PROVIDED TEXT:

German activists project an image of Hitler dressed as Saudi Crown Prince Mohammed bin Salman on the fencing of the Saudi Arabian Embassy in Berlin.

By H. Javan

 

It is becoming increasingly difficult these days to tell where exactly Israel’s regional gimmicks end and where Saudi Arabia’s begin. Mohammed bin Salman, the young and inexperienced Saudi crown prince who is known to have looked to foreign leaders in search of a role model, has lately found one in Benjamin Netanyahu, the Israeli prime minister.

On Thursday, Mohammed copied Netanyahu’s outlandish analogy between Iran and Hitler-era Germany, which the Israeli prime minister often used during the nuclear negotiations between Iran and six other countries.

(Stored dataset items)
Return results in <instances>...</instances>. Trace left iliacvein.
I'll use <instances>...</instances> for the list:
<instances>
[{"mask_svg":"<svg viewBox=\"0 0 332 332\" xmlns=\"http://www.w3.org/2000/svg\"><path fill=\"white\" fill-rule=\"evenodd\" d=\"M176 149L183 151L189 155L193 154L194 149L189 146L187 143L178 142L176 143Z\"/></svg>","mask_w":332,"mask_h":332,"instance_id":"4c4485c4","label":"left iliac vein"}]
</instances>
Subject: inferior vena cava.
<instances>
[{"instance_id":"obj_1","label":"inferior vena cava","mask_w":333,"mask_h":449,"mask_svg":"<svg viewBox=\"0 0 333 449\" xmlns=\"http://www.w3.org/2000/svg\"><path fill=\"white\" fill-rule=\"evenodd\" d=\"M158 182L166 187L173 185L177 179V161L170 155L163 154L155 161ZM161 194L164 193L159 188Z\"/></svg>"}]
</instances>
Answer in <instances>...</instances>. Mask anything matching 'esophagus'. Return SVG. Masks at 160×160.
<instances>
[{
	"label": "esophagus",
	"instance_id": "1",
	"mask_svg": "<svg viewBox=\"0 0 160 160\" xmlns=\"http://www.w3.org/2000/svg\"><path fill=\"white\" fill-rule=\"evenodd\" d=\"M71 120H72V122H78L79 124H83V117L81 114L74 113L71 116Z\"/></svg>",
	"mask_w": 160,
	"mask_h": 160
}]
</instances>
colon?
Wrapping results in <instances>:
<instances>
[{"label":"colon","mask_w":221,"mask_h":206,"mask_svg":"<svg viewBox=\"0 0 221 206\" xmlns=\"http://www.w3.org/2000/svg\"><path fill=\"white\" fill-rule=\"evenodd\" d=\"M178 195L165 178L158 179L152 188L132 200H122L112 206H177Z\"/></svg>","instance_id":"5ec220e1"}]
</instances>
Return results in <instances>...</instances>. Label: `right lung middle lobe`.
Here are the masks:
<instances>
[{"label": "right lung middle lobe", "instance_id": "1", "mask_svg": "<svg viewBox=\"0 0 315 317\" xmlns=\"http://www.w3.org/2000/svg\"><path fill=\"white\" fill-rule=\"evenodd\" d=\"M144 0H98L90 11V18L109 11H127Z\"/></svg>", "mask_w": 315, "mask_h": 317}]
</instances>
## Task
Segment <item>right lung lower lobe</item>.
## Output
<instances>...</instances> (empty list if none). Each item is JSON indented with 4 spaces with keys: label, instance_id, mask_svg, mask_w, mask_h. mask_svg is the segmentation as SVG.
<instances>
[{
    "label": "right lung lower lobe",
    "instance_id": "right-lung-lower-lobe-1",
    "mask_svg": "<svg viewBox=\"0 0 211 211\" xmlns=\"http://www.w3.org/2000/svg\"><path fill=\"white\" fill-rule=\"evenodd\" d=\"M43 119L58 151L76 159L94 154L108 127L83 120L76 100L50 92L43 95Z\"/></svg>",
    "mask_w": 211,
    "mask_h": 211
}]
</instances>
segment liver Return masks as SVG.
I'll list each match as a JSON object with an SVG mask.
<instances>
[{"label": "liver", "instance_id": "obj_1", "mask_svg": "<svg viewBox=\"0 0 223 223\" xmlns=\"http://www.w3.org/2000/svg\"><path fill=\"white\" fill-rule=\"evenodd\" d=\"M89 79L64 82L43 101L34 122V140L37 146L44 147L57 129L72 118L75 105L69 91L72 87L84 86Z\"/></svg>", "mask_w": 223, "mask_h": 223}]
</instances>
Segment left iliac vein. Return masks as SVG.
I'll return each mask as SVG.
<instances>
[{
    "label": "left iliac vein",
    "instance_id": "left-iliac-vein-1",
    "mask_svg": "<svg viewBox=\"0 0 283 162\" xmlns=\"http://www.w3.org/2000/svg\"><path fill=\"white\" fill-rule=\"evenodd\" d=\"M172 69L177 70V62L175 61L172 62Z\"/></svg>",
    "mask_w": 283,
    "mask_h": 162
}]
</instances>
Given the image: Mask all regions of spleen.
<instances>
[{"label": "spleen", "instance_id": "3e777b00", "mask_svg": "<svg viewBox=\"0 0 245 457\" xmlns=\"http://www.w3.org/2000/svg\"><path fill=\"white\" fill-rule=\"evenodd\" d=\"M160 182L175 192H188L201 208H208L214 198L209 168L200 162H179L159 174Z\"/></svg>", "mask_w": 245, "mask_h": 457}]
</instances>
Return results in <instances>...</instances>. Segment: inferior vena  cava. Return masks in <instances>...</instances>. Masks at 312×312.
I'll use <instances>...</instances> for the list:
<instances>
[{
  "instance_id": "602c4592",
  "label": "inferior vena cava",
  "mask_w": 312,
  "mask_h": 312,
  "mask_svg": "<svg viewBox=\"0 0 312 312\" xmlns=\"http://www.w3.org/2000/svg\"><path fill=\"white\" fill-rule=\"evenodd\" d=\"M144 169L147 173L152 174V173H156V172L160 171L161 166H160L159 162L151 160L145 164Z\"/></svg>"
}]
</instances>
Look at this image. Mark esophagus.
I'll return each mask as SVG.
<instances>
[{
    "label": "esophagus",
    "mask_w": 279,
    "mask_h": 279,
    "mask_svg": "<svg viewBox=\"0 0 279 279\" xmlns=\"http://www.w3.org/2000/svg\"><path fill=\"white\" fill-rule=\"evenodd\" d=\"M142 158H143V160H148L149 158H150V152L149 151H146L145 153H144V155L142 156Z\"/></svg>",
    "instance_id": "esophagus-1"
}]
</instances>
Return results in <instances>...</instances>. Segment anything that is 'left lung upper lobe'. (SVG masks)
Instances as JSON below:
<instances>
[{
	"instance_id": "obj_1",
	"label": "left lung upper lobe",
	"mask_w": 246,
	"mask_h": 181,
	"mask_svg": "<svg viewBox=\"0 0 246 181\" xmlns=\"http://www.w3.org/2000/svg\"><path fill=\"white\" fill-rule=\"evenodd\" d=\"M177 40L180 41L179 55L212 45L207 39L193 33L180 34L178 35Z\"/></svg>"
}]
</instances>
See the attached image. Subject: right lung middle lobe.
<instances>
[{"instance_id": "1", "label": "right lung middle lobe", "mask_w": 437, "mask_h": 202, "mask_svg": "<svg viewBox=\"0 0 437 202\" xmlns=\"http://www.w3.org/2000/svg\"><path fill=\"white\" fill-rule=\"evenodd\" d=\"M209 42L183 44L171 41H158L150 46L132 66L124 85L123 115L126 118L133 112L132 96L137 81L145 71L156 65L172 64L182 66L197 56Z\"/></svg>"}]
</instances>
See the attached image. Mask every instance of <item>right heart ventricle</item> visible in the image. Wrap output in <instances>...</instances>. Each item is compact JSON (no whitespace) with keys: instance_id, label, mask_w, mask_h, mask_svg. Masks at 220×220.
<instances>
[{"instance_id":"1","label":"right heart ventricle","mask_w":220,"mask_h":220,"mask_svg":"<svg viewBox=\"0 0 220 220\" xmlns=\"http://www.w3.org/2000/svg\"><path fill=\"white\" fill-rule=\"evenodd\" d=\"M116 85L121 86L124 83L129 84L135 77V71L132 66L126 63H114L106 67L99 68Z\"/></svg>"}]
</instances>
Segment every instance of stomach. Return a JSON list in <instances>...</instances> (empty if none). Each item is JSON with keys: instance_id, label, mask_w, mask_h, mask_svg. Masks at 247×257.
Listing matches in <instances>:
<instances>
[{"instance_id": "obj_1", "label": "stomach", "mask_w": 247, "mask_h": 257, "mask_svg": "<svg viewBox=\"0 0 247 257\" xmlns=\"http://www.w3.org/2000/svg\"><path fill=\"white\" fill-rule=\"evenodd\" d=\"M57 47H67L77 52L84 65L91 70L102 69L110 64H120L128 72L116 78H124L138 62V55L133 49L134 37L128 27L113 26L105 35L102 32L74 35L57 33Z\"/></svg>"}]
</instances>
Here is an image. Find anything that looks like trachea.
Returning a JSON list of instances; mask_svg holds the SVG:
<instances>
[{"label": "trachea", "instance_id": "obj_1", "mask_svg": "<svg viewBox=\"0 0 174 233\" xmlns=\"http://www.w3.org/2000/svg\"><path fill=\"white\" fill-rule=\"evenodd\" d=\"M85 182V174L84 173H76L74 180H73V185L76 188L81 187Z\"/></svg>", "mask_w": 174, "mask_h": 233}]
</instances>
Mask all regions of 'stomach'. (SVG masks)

GIVEN TASK 1:
Answer these about the article on the Saudi crown prince:
(a) Where did German activists project the image of Hitler?
(b) Whom has Mohammed bin Salman lately found as a role model?
(c) During what did Netanyahu often use his analogy between Iran and Hitler-era Germany?
GIVEN TASK 2: Could you output, without any changes, the stored dataset rows starting at the line that contains "Here is an image." and ending at the end of those rows, with both ends included?

TASK OUTPUT 1:
(a) On the fencing of the Saudi Arabian Embassy in Berlin.
(b) Benjamin Netanyahu, the Israeli prime minister.
(c) During the nuclear negotiations between Iran and six other countries.

TASK OUTPUT 2:
Here is an image. Find anything that looks like trachea.
Returning a JSON list of instances; mask_svg holds the SVG:
<instances>
[{"label": "trachea", "instance_id": "obj_1", "mask_svg": "<svg viewBox=\"0 0 174 233\" xmlns=\"http://www.w3.org/2000/svg\"><path fill=\"white\" fill-rule=\"evenodd\" d=\"M85 182V174L84 173H76L74 180H73V185L76 188L81 187Z\"/></svg>", "mask_w": 174, "mask_h": 233}]
</instances>
Mask all regions of 'stomach'. (SVG masks)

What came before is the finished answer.